Through a digital interface, MPAC enables alignment of the phase and amplitude between the Doherty amplifier’s carrier and peaking paths. Designed for wireless infrastructure applications, MPAC improves system performance, lowers costs, increases reliability and provides maximum tuning flexibility.
“Doherty architectures have long encountered difficulties in optimising performance, which leads to higher manufacturing and engineering costs,” says Duncan Pilgrim, Peregrine’s vice president of marketing. “MPAC provides an ideal solution for this RF challenge and does so monolithically through intelligent integration—something gallium arsenide (GaAs) technologies could never achieve. Peregrine is introducing a superior UltraCMOS product that will disrupt GaAs-based alternatives.”
Pilgrim’s assertion is the the MPAC makes the Doherty amp easier to design, and makes it work better. The Doherty configuration attempts to amplify the high peak-to-average signal of today’s modulation schemes efficiently by splitting the signal into two paths; one amplifier handles the “base” of the signal – effectively, the carrier – while the other is appropriately termed the “peaking” amplifier. Implemented as intended, this can improve power efficiency (RF power added relative to DC power consumed) but the phase and amplitude between the two paths must be matched exactly – today, this is a matter of high-cost, low tolerance passive components and manual tuning, with no option to correct the setup as conditions (such as temperature) change, or components age.
While widely used in the wireless infrastructure industry, Doherty amplifiers require a considerable engineering investment to manually implement and optimise. Any mismatch or misalignment in phase and amplitude between the Doherty architecture’s carrier and peaking paths can quickly contribute to higher costs and degradation of the system’s overall performance. Even after optimising with discrete components, the system remains inflexible to manufacturing variances from power amplifier assemblies.
MPAC solves this engineering challenge with the industry’s first monolithic solution to maximise asymmetric and symmetric Doherty amplifier performance. MPAC also integrates Peregrine’s industry-leading digital step attenuators and phase shifter products onto a single die.

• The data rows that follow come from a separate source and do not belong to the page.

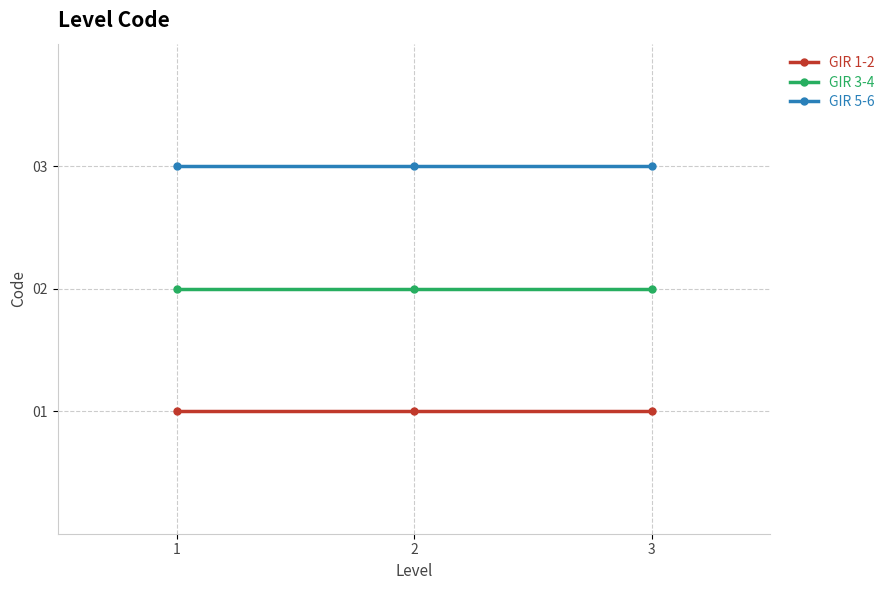

Reading right to left, transcribe all the data shown in this chart.

GIR 1-2: 3=1	2=1	1=1
GIR 3-4: 3=2	2=2	1=2
GIR 5-6: 3=3	2=3	1=3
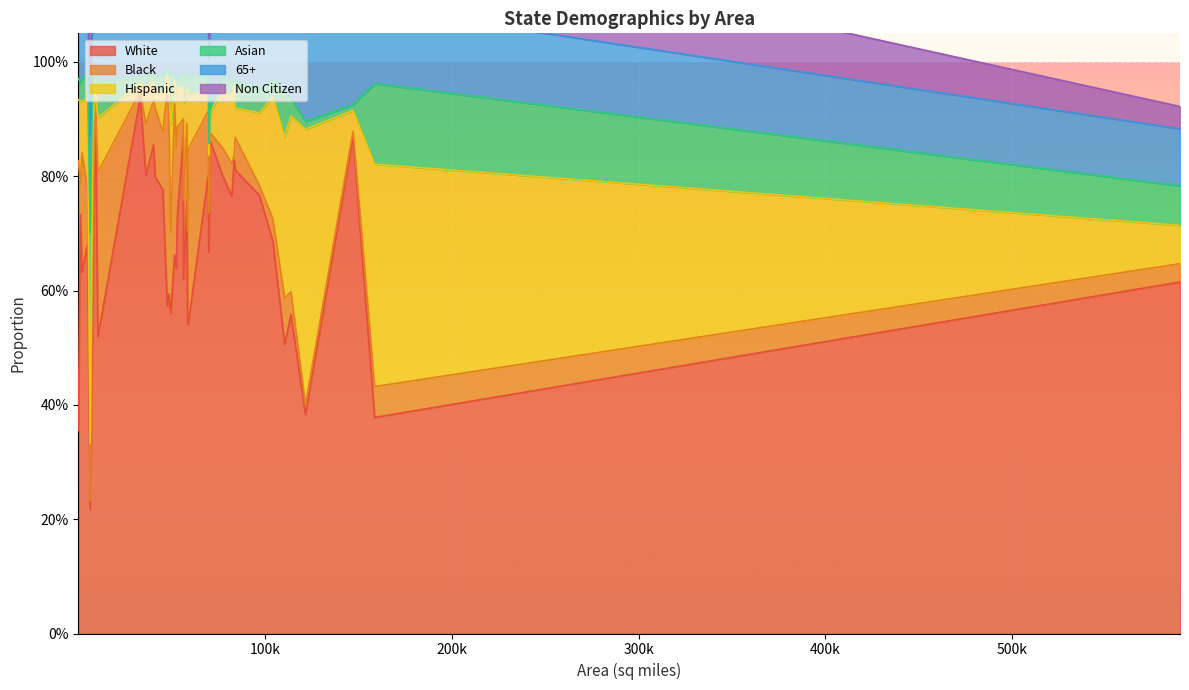

The Hispanic series shows 0.2 at Colorado. True or false?

True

On an UltraCMOS (silicon-on-insulator, SOI technology) chip, each MPAC product includes:
- 90-degree hybrid splitter;
- Two phase shifters;
- Two amplitude controllers;
- Digital SPI interface.
MPAC offers RF engineers improved system performance, lower costs, increased reliability and maximum tuning flexibility for either LDMOS (laterally diffused metal oxide semiconductor) or GaN (gallium nitride) based Doherty power amplifier architectures. MPAC performance advantages include improvements in power added efficiency, linearity across the frequency range, Doherty bandwidth through better matching and effectiveness of the digital pre-distortion (DPD) loop. MPAC reduces bill of materials (BOM) costs by eliminating the need for external components such as DC blocking capacitors and reducing component count for greater board area. It also lowers costs by providing tighter production distributions on expensive power amplifier assemblies. With uniformity and repeatability between transceiver paths, MPAC increases system reliability and increases transceiver yield. Finally, MPAC delivers improved flexibility with adjustable phase and amplitude tuning for each independent path through the SPI digital interface. This flexibility enables real-time adjustments in order to optimise for operational or environmental changes.
Pilgrim says that initial implementations using MPAC are likely to focus on setting up an amp at final test, but re-aliginig an amp at power-up; or periodically; or even in real time, are all possible.
With a wide positive and negative phase shift range and a fine step size, MPAC delivers high linearity of 65 dBm IIP3 and extremely low power consumption of 300 µA. It provides performance advantages in power handling and port-to-port isolation. UltraCMOS technology enables ESD performance of 1 kV, an extended temperature range up to 105C and a wide power supply range from 2.7 to 5.5V.
The first product in the MPAC family is the PE46120. Currently being sampled to select customers, the PE46120 covers a frequency range of 1.8 to 2.2 GHz. The MPAC product family plans to cover all cellular frequency bands with the PE46130, 2.4 to 2.8 GHz; PE46110, 0.7 to 1.0 GHz; and PE461xx, for LTE-A bands.